Passage to read:
◆ ◆ ◆ ◆ ◆ ◆ ◆

Good Presenters Present Well

When Presentations Go Wrong

Despite the best efforts of sites like Presentation Zen and books such as Beyond Bullet Points, there is still a dearth of bad PowerPoint that haunts us.

The problem isn’t with PowerPoint. The problem is with a lack of understanding how to present. How to perform a monologue with the intent of persuading or educating. A poor presenter is going to be equally poor whether fumbling with cue cards or reading directly from their slides. An amateur presenter can do away with the slides of a thousand bullet points and will be just as unfocused and across the map. However PowerPoint gives a veneer of professionalism that was previously unavailable during these dry and rambling proceedings. It makes for a handy crutch that has become a defacto standard in presenting.

There is nothing that seperates the good presenters from the bad faster than when you kick away that crutch.

I’ve seen folks at the podium caught, deerlike in the headlights, when their presentation crashed or failed to load. We’ve all seen discussions grind to a halt as a five minute tech support break occurs at the front of the room as they try to figure out why there’s no sound to the video. I’ve seen presenters spend most of their talk inadequately trying to describe what we would have seen if only their presentation hadn’t been mislaid by the courier.

So last Wednesday, as I watched Mark Robinson’s laptop freeze at the beginning of his presentation, I began to cringe.

I’ve been working with Mark on an illustration project for these past few months. His presentation at Showcase Ontario was part of the his program’s launch, so when the laptop froze more solid than a spring day in Nunavut, it could have been a disaster. But it wasn’t. On the contrary, Mark handled the difficulties with ease and a professionalism that many a corporate executive could take note of. While it was clearly not the talk Mark had intended to give, people still lef knowing the information that Mark wanted them to have.

I should have known Mark was on the ball by the fact that he not only had his presentation on disc and memory stick, but that he arrived early to preload and test the equipment to be used. It’s just Murphy’s Law that the laptop refused to advance past slide one.

But Mark didn’t miss a beat. He made light of the technical difficulties and swung the audience to his side. And whilst the techie was fetched, he launched ahead to a humourous portion of the presentation not reliant on the PowerPoint. While he kept things light, the laptop was replaced and his presentation reloaded. Then the new laptop refused to play a key part of his presentation, a series of videos his team had produced. I relaxed this time as I now knew that Mark could handle it, as he did. Shifting to Q&A, Mark continued to hold his audience whilst the techs scrambled to get a DVD player hooked up to the projector. The videos were played and all was well.

We could examine the individual tricks and techniques that were employed (have a paper copy of your presentation, have a backup electronic version, arrive early and test test then test again). We could resort to maxims such as Murphey’s Law or Mark’s mantra that ‘the greater the tech, the harder the fall.‘ Personally, I think it all comes down to: good presenters will present well.

◆ ◆ ◆ ◆ ◆ ◆ ◆

Problems and tasks:
[1] In the post on presenting, at what event was Mark Robinson giving his presentation when his laptop froze?
[2] Which tricks and techniques does the post on presenting list in parentheses?
[3] Reproduce the post on presenting word for word, between "The problem isn’t" and "standard in presenting.", inclusive.

Listed entries:

◆ ◆ ◆ ◆ ◆ ◆ ◆

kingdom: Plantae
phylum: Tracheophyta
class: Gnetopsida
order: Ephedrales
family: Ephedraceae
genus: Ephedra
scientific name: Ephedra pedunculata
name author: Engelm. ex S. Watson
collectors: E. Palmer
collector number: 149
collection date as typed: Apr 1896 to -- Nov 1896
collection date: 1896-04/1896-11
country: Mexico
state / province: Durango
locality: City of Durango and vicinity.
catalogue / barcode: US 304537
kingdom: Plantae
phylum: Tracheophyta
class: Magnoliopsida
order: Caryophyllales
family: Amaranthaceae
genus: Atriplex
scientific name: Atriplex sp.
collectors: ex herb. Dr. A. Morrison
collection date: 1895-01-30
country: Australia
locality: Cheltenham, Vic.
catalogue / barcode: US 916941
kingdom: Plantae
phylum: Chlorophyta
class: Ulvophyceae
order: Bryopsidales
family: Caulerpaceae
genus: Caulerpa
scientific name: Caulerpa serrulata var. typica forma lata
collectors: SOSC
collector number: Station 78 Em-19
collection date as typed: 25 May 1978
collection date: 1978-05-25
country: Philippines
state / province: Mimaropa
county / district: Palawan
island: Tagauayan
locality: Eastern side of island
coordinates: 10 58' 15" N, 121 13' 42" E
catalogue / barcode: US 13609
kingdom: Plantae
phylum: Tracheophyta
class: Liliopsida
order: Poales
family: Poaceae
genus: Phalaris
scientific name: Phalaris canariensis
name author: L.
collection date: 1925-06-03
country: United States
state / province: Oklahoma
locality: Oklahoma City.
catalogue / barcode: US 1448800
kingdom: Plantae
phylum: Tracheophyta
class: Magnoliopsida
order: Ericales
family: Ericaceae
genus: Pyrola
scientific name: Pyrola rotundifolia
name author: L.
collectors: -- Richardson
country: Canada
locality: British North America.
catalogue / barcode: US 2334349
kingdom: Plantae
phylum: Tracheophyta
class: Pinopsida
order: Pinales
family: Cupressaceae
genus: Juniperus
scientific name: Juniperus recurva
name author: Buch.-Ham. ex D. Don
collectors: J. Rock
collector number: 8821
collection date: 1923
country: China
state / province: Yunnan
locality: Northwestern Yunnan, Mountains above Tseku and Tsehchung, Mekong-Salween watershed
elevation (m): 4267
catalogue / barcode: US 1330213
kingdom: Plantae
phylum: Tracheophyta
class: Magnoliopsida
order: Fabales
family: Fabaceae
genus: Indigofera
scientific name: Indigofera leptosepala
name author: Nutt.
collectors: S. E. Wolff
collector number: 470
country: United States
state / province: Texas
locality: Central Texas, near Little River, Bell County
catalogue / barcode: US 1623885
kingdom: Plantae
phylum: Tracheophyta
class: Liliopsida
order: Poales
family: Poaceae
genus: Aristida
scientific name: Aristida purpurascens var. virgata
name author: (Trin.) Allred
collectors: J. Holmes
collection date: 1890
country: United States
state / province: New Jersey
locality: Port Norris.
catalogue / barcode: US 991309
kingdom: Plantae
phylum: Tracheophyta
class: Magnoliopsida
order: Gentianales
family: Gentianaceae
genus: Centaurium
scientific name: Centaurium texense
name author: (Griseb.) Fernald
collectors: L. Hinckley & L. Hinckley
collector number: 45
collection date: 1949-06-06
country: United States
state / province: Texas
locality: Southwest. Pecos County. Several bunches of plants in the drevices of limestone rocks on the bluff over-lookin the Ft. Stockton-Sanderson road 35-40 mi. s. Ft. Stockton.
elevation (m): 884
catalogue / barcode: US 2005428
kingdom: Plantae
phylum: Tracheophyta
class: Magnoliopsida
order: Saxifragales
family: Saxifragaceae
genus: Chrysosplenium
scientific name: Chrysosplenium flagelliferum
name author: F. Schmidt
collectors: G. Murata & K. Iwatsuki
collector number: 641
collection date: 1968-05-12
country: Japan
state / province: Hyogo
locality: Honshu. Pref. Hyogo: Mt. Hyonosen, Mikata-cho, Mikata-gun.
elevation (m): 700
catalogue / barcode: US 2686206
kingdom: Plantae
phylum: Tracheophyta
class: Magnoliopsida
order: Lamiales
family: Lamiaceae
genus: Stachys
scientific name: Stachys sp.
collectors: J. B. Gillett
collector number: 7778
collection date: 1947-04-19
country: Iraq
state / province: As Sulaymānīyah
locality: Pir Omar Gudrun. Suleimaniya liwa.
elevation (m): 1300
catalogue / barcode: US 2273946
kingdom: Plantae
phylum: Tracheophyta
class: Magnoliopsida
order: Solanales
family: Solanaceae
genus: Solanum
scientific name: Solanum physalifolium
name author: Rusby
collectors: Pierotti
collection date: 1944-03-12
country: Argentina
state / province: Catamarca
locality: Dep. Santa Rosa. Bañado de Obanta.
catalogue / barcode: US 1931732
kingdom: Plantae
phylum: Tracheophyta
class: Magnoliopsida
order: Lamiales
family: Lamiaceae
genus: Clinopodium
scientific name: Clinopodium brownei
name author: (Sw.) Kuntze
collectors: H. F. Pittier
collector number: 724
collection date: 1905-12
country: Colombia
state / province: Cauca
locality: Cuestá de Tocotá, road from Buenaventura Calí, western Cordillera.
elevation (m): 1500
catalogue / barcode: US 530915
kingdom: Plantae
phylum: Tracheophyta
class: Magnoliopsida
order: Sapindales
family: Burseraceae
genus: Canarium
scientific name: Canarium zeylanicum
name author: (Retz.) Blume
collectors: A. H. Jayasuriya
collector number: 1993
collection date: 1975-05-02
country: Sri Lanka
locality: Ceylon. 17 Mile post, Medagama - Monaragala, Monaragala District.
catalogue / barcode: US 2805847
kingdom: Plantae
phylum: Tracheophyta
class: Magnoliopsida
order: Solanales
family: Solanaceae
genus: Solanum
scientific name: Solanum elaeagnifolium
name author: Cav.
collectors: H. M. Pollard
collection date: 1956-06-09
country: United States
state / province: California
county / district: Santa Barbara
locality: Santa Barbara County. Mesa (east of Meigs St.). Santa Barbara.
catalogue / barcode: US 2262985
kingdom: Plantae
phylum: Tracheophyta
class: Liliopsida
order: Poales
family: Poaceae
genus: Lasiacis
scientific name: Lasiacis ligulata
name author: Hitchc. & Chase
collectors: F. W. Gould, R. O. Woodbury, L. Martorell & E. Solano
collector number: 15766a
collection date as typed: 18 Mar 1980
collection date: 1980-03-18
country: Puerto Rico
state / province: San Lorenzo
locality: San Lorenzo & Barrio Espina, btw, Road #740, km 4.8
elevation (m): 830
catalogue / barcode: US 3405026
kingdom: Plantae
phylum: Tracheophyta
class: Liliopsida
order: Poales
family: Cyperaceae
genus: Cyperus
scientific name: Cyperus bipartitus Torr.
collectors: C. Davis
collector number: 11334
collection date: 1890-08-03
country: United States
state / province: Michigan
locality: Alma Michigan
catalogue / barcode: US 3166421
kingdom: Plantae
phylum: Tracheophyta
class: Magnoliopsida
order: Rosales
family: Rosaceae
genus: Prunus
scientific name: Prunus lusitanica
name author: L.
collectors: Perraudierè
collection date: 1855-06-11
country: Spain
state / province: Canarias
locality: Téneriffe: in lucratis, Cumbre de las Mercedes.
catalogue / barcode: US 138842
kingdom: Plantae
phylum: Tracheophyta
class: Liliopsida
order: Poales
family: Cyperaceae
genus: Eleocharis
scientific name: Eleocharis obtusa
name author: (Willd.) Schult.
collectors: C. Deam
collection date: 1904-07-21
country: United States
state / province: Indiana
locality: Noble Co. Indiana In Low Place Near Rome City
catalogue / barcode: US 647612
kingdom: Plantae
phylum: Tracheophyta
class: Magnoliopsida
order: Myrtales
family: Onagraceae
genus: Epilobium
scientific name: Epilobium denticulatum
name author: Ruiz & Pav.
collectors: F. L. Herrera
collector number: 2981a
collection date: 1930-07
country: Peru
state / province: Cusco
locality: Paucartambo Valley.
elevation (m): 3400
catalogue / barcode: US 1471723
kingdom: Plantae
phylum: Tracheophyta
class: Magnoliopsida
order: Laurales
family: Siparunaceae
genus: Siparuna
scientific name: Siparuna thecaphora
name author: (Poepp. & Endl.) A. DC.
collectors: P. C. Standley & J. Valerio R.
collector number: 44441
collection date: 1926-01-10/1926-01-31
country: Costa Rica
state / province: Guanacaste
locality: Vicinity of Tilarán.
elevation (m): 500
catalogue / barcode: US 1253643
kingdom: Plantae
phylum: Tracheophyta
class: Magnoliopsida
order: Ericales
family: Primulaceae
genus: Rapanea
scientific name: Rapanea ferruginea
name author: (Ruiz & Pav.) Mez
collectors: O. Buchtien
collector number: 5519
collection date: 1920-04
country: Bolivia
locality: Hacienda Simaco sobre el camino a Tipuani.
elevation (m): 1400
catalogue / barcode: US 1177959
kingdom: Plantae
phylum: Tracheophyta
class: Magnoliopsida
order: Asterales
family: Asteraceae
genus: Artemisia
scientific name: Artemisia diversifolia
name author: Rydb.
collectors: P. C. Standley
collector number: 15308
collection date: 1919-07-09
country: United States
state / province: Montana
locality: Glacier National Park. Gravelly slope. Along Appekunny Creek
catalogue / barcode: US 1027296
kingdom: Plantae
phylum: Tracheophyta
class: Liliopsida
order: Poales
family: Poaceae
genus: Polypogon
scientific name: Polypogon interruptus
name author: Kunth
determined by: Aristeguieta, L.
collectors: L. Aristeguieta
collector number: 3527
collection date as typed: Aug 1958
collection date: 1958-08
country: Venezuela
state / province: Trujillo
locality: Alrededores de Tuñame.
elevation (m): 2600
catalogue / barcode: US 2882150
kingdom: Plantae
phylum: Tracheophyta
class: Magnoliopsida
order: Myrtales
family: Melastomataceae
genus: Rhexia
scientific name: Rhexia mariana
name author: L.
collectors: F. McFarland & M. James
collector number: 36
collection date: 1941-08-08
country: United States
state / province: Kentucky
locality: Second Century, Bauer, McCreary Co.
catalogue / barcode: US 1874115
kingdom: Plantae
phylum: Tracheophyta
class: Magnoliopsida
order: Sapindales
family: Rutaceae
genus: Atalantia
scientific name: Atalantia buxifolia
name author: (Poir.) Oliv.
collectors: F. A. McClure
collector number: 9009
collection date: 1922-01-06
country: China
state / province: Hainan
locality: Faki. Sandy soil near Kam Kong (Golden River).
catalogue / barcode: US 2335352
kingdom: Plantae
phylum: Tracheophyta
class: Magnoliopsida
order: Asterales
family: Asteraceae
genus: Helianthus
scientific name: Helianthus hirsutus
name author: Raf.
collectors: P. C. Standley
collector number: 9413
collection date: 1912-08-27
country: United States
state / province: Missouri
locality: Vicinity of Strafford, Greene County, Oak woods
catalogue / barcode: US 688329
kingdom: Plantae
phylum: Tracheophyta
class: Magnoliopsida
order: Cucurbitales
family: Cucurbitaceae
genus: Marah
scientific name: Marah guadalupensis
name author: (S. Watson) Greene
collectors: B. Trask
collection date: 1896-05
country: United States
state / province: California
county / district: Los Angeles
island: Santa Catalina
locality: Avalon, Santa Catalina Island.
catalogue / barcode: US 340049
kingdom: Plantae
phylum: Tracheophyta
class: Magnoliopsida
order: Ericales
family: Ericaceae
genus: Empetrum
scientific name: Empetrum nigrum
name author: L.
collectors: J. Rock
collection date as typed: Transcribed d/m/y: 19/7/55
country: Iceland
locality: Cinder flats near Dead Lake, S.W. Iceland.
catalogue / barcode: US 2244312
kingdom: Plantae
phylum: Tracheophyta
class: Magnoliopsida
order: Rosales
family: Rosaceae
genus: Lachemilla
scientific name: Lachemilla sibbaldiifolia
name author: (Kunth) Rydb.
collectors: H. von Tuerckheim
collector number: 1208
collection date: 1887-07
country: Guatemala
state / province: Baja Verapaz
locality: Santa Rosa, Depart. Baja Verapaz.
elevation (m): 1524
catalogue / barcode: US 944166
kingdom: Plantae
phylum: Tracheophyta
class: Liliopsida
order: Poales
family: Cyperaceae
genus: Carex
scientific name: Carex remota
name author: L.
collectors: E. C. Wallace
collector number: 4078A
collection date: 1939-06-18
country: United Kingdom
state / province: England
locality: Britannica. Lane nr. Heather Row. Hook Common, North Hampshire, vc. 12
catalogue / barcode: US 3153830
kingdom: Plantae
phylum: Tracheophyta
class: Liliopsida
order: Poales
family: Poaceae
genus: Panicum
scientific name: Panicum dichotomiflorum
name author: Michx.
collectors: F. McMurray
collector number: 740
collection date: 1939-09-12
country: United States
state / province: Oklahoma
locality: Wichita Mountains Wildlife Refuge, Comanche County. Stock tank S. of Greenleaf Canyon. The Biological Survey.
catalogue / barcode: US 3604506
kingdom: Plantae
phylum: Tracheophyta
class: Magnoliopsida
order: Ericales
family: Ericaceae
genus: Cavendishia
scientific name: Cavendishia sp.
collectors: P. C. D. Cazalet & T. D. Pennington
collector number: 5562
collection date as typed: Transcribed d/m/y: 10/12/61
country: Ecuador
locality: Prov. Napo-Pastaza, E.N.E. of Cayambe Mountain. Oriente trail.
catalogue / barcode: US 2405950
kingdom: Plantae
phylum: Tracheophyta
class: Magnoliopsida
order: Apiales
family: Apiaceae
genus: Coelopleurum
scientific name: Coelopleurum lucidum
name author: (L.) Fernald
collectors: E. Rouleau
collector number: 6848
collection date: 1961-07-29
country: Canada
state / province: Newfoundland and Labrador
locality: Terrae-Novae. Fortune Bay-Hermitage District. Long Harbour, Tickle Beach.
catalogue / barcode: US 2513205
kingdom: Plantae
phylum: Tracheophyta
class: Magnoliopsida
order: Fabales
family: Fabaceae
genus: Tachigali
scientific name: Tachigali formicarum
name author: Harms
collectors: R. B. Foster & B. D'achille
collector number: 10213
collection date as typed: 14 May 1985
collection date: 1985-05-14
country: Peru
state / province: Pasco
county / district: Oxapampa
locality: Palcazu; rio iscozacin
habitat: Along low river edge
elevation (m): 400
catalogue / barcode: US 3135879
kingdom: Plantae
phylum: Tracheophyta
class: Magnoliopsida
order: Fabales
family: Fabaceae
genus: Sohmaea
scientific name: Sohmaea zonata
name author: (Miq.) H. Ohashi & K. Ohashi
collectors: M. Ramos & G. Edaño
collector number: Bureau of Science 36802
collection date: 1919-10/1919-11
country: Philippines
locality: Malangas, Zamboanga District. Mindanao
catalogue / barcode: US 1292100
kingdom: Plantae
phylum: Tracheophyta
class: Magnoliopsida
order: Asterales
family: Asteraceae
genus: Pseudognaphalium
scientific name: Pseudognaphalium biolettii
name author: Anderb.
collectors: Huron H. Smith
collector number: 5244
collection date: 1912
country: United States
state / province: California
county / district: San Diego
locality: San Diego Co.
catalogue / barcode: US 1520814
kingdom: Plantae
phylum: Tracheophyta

◆ ◆ ◆ ◆ ◆ ◆ ◆

Answer list:
[1] Showcase Ontario

[2]
- Have a paper copy of your presentation
- Have a backup electronic version
- Arrive early and test test then test again

[3]
The problem isn’t with PowerPoint. The problem is with a lack of understanding how to present. How to perform a monologue with the intent of persuading or educating. A poor presenter is going to be equally poor whether fumbling with cue cards or reading directly from their slides. An amateur presenter can do away with the slides of a thousand bullet points and will be just as unfocused and across the map. However PowerPoint gives a veneer of professionalism that was previously unavailable during these dry and rambling proceedings. It makes for a handy crutch that has become a defacto standard in presenting.